Assessment of subjective examination questions is one of the fascinations, looking for mechanisms to help teacher assess long answer questions ranging from 1-2 sentences to multiple pages. Automated question generation is another interesting challenge — covering a spectrum of options from single sentence based questions to subjective questions, and template based questions to open questions. A third aspect is evaluating the quality and suitability of an assessment instrument. This is also an interesting issue covering student fairness, syllabus fairness, expectation fairness, scenarion fairness. The scenario fairness, for example, involves appropriateness of the instrument in the target scenario — open/closed book, written/oral, duration, etc. We will be looking at some of these issues in this talk.

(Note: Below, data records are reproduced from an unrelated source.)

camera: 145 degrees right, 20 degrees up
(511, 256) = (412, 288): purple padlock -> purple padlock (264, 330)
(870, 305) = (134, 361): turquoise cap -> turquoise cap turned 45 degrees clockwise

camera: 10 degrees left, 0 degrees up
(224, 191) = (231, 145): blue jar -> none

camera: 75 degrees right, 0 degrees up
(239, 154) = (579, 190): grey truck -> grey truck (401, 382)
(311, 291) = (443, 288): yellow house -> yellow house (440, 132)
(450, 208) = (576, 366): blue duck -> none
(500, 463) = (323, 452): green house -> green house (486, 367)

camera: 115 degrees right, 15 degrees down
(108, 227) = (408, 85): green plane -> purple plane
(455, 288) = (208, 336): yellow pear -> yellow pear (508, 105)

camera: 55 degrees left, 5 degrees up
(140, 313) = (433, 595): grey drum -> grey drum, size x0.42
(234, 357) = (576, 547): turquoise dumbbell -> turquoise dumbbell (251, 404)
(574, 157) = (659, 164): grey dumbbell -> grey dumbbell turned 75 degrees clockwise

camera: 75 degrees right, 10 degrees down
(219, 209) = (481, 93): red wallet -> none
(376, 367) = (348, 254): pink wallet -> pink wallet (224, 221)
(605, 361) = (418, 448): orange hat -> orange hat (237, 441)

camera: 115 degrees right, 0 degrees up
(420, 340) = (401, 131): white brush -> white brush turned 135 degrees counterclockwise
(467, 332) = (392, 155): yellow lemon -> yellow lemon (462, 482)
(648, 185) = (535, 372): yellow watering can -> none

Personalisation of Education

[Royal College Workshop, Mumbai, December 2012]
Use of technology in education, to enhance the teaching-learning process is now spreading to newer dimensions and technologies. Though, we, in India, are still in the early days struggling with PPTs and Learning management systems, a number of aspects including online lectures (e.g. coursera), assessments and collaboration are today feasible and are widely used. With personalised access to computing becoming feasible through laptops, smartphones, etc, personalised tutoring is an active area of interest. This offers a number of educational, pedagogic and technological challenges. Personalisation means choosing right topic, right type of content, right type of intervention, etc while teaching. We will look at two major aspects of this trend in this talk.

First, we look at adaptive instruction where the focus is in capturing and maintaining a detailed learner profile and always choosing an appropriate type of learning resource, keeping in mind his prior knowledge, academic goals, learning style, etc. We discuss based on the Anurup, the adaptive instruction delivery system, project in CDAC Mumbai. Second, we look at building intelligent tutoring systems where the focus is on tutoring a learner on a specific topic (e.g. factorisation, inflection of verb in Marathi) through a set of suitably chosen problem scenarios. The approach is constructivist, enabling the learner to explore, with the teacher observing and intervening meaningfully. This involves formalising and understanding a number of aspects of teaching-learning process and building computer models of them. We look at a set of examples from teaching how to compute LCM, to teaching Marathi, and expose the challenges and excitements of the journey.

Adaptive Instruction - a Review

[Invited talk in T4E Hyderabad]

Personalised instruction delivery – issues and challenges

Personalisation with minimal human intervention is an exciting challenge for most of the industries, as it provides individual attention without high investment on human resources. It attracts the customers as they receive solutions tailored to their profiles. The field of education has not been an exception. In the field of education, however, the challenges are many. What can one personalise? What is worth personalising? On what basis is the personalisation to happen? How reliably can one measure that property/attribute? How technologically feasible are the various types of personalisation? And so on are among the many questions that are relevant. CDAC Mumbai (Kharghar) has been working on instruction personalisation for a while and has built a system called Anurup. The team there has also been looking intelligent interventions in tutoring, which is an extreme scenario for personalisation. This talk will look at the various aspects of personalisation, review some of the interesting work in this area, and reflect on the path and challenges ahead.